> _MATERIAL SUPPLIED_:
((

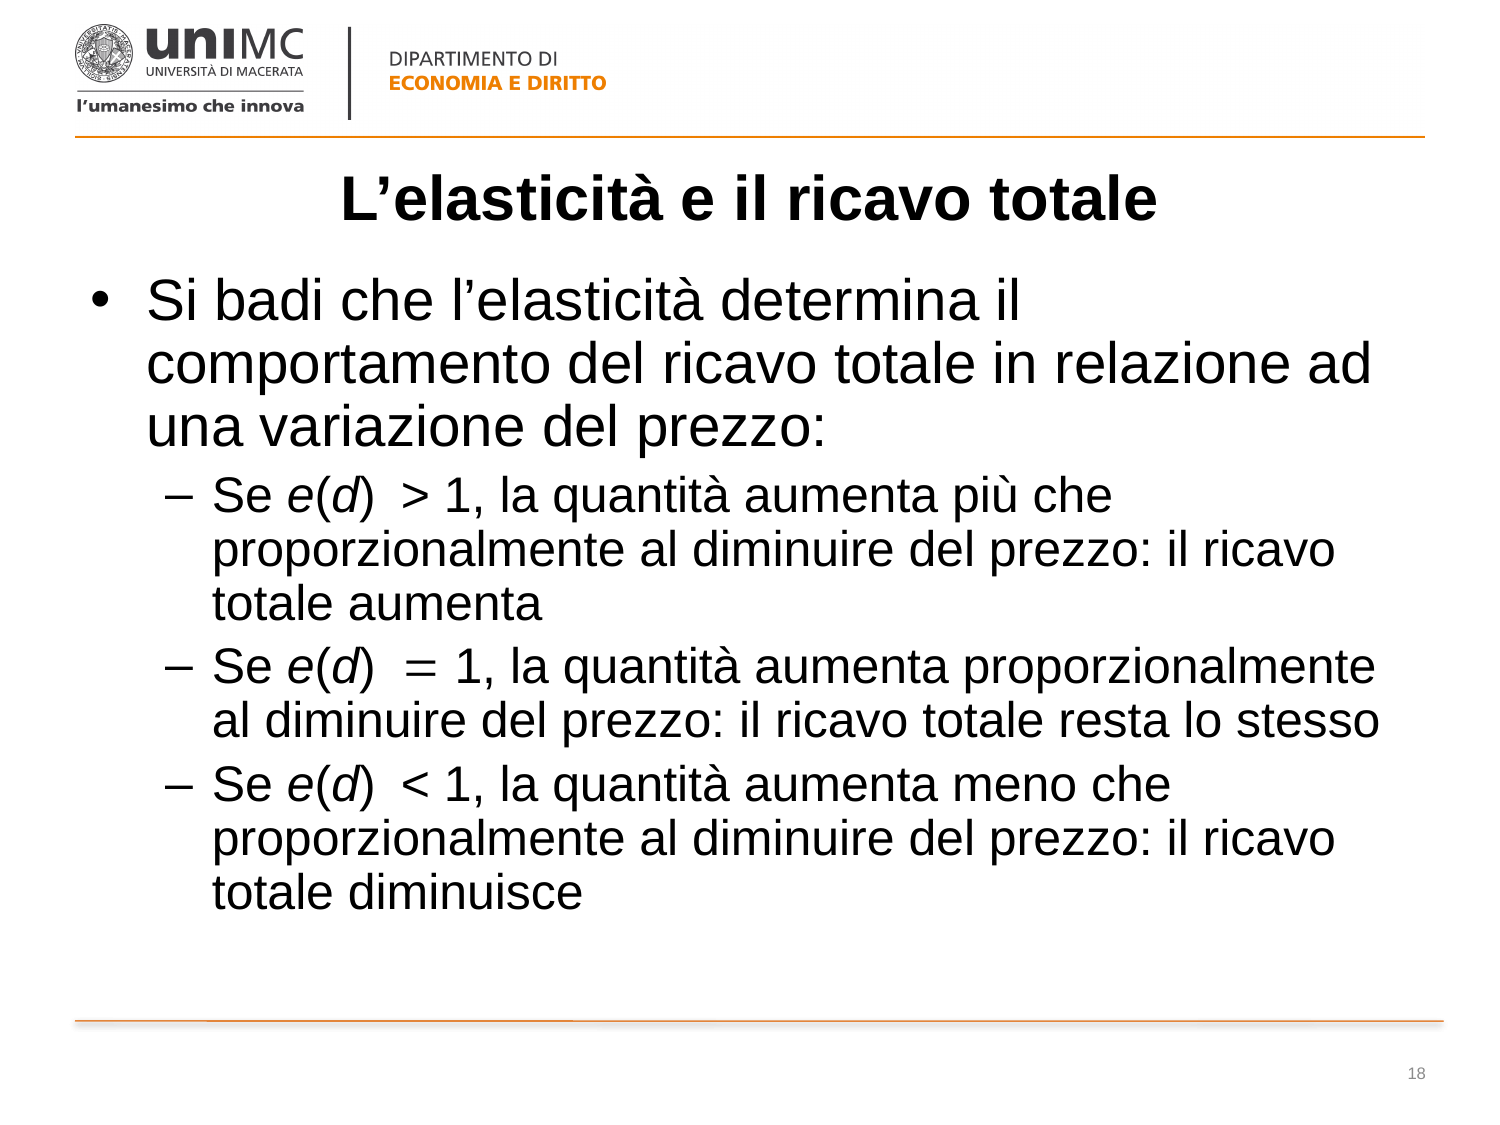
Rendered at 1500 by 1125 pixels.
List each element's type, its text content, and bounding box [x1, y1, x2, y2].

list Si badi che l’elasticità determina il comportamento del ricavo totale in relazione ad una variazione del prezzo: Se e(d) > 1, la quantità aumenta più che proporzionalmente al diminuire del prezzo: il ricavo totale aumenta Se e(d) = 1, la quantità aumenta proporzionalmente al diminuire del prezzo: il ricavo totale resta lo stesso Se e(d) < 1, la quantità aumenta meno che proporzionalmente al diminuire del prezzo: il ricavo totale diminuisce [75, 262, 1425, 1005]
title L’elasticità e il ricavo totale [75, 149, 1425, 241]
picture [75, 24, 1425, 138]
slide_number 18 [1091, 1042, 1442, 1103]
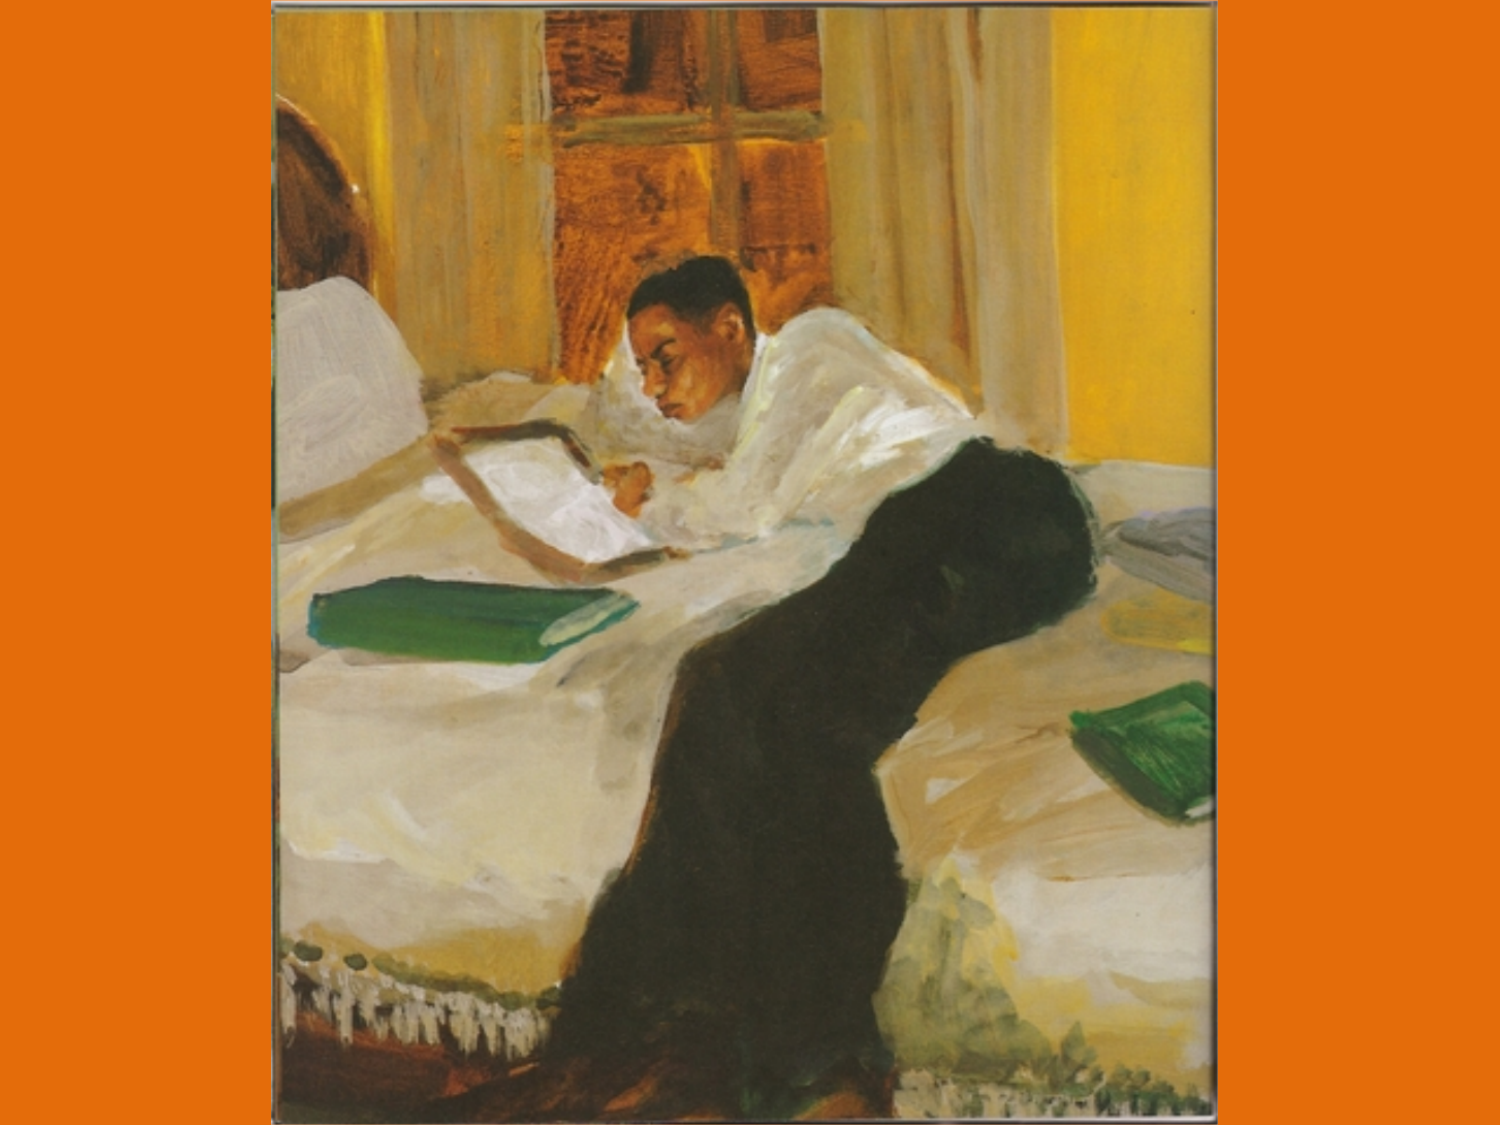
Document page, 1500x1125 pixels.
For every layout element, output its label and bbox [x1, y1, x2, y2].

picture [269, 0, 1218, 1125]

))

> _PROBLEM STATEMENT_: The answer consists of the line holding "For every layout" and every line after it up to the end of the records, word for word.

> _ANSWER TO THE PROBLEM_:
For every layout element, output its label and bbox [x1, y1, x2, y2].

picture [269, 0, 1218, 1125]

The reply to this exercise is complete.